Hipatia decía defiende tu derecho a pensar, pensar equivocándote es mejor que no pensar.

En la página 100 aparece un comentario de John Berger describiendo un cuadro de El Bosco (Hieronymus Bosch): “hace cinco siglos, pintó la globalización”. La explicación es evidente: “No tienen nada en común, salvo el miedo mutuo”.

Otro aragonés aparece en la página 103, lástima que Galeano a ninguno de los aragoneses los cita como tal. El turno es para el de Villanueva de Sigena, Miguel Servet que aseveraba: “En este mundo no hay verdad alguna, si no sombras que pasan”. Tuvo que emigrar para eludir a la Inquisición, pero esta lo encontró en Suiza y lo quemó.

Carlos V: “Fue emperador pero para serlo se endeudó enormemente. Con 2 toneladas de oro compró el trono del Sacro Imperio”.

Tomás Moro: “Escribió un libro que contaba las costumbres de una isla llamada Utopía, donde la propiedad era común, el dinero no existía y no había pobreza ni riqueza”. Decía Tomás Moro sobre el dinero: Tan fácil sería satisfacer las necesidades de la vida de todos, si esta sagrada consa llamada dinero, que se supone inventada para remediarlas, no fuera realmente lo único que lo impide.

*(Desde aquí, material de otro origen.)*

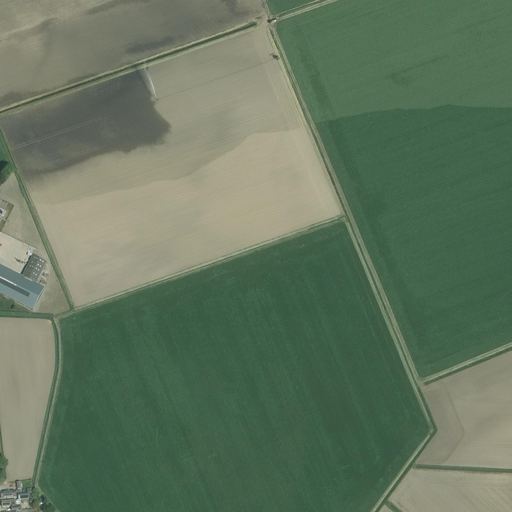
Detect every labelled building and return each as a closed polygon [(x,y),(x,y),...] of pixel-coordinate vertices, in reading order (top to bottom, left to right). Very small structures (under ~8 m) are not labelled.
[(34,256),(23,278),(36,284),(47,263),(34,256)] [(0,266),(0,294),(33,312),(45,289),(36,284),(23,278),(0,266)] [(1,499),(6,498),(18,497),(18,501),(21,500),(28,499),(29,499),(29,498),(28,496),(28,494),(18,495),(15,495),(15,492),(1,493),(1,499)] [(10,509),(11,511),(21,511),(21,510),(21,505),(16,506),(15,500),(6,501),(1,502),(2,508),(12,507),(12,508),(10,509)] [(42,503),(39,505),(40,508),(43,511),(47,509),(42,503)]
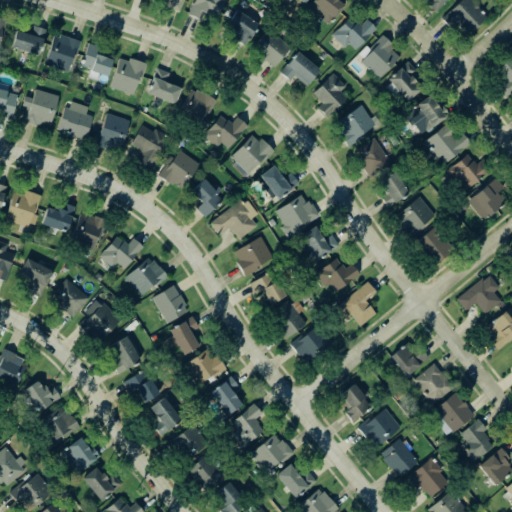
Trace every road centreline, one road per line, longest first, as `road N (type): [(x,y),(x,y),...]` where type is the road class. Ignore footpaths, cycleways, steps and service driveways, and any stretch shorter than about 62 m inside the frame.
road 1 (residential): [(52,0),(182,46),(282,117),(511,417)]
road 2 (residential): [(0,149),(101,182),(161,220),(257,358),(382,511)]
road 3 (residential): [(294,402),(511,226)]
road 4 (residential): [(181,511),(61,352),(0,313)]
road 5 (residential): [(383,0),(511,154)]
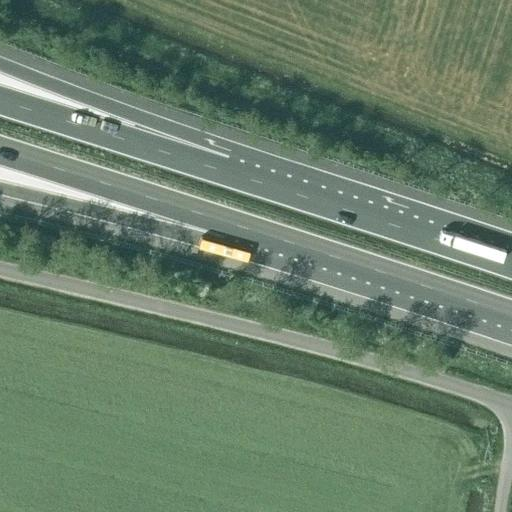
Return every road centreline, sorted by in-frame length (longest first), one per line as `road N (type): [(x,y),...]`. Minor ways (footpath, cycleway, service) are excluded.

Por supuesto, le cortaron la cabeza.

Curiosidad que la palabra quilombo significa en alguna lengua africana que Galeano no especifica “comunidad”. Así llamaban los esclavos negros huídos a las comunidades que formaban. Hoy en día esa palabra se traduce como gresca, desorden, casa de putas…

G. Washington, T. Jefferson y B. Franklin eran unos racistas y clasistas de campeonato. Un ejemplo, Jefferson (presidente de EE.UU.): los negros son inferiores a los blancos en los dones naturales del cuerpo y de la mente. Sin embargo, en la memoria popular todos asumimos que Estados Unidos se creó bajo unos principios superdignos. ¿Por qué?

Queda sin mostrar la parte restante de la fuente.